SELECTED TEXT:
━━━━━━━━━━━━━━━━
IBM Watson. How to pass context from node to node?

I"m trying to string together multiple IBM Watson requests:
Request #1: Play music.
Watson responds with the following:
{
"intents": [
{
"intent": "turn_on",
"confidence": 0.9498470783233643
}
],
"entities": [
{
"entity": "appliance",
"location": [
5,
10
],
"value": "radio",
"confidence": 1
}
],
"input": {
"text": "play music"
},
"output": {
"text": [
"What kind of music would you like to hear?"
],
"nodes_visited": [
"node_1_1510258504338",
"node_2_1510258615227"
],
"log_messages": []
},
"context": {
"conversation_id": "79e93cac-12bb-40fa-ab69-88f56d0845e4",
"system": {
"dialog_stack": [
{
"dialog_node": "node_2_1510258615227"
}
],
"dialog_turn_counter": 1,
"dialog_request_counter": 1,
"_node_output_map": {
"node_2_1510258615227": [
0
]
}
}
}
}
Request #2: The patron would type rock.
My problem is that I'm getting an error message that states the following
No dialog node matched for the input at a root level. (and there is 1 more warning in the log)",
"log_messages": [
I'm pretty sure I have to pass a context into the 2nd request but I'm not sure what I need to include. Right now I'm only passing in the conversation_id. is there something specific from the above response that I need to pass in? For example, I'm passing this:
{
"input": {
"text": "rock"
},
"context": {
"conversation_id": "79e93cac-12bb-40fa-ab69-88f56d0845e4"
}
}
You send back your whole context object. In this case it would be:
{
"input": {
"text": "rock"
},
"context": {
"conversation_id": "79e93cac-12bb-40fa-ab69-88f56d0845e4",
"system": {
"dialog_stack": [
{
"dialog_node": "node_2_1510258615227"
}
],
"dialog_turn_counter": 1,
"dialog_request_counter": 1,
"_node_output_map": {
"node_2_1510258615227": [
0
]
}
}
}
}
But there are SDK's that will make this easier for you.
https://github.com/watson-developer-cloud
Your node that actions the type of music people select, is it a child of your 'turn_on' node [node_2_1510258615227]?
━━━━━━━━━━━━━━━━
INPUT DATA:
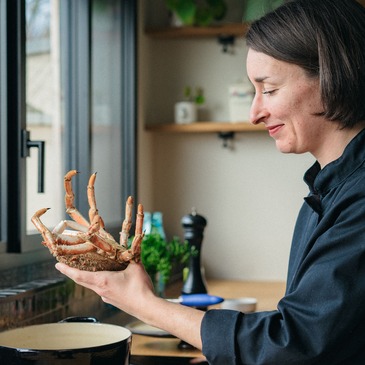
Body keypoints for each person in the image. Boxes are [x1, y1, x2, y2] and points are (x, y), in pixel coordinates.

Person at [55, 0, 365, 363]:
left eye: (269, 89)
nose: (254, 113)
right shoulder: (328, 191)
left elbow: (293, 345)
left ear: (330, 75)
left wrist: (143, 304)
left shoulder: (358, 198)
━━━━━━━━━━━━━━━━
Print the part of the IBM Watson text from "https://github.com/watson-developer-cloud" up to and including "your 'turn_on' node [node_2_1510258615227]?".

WRITTEN SOLUTION:
https://github.com/watson-developer-cloud
Your node that actions the type of music people select, is it a child of your 'turn_on' node [node_2_1510258615227]?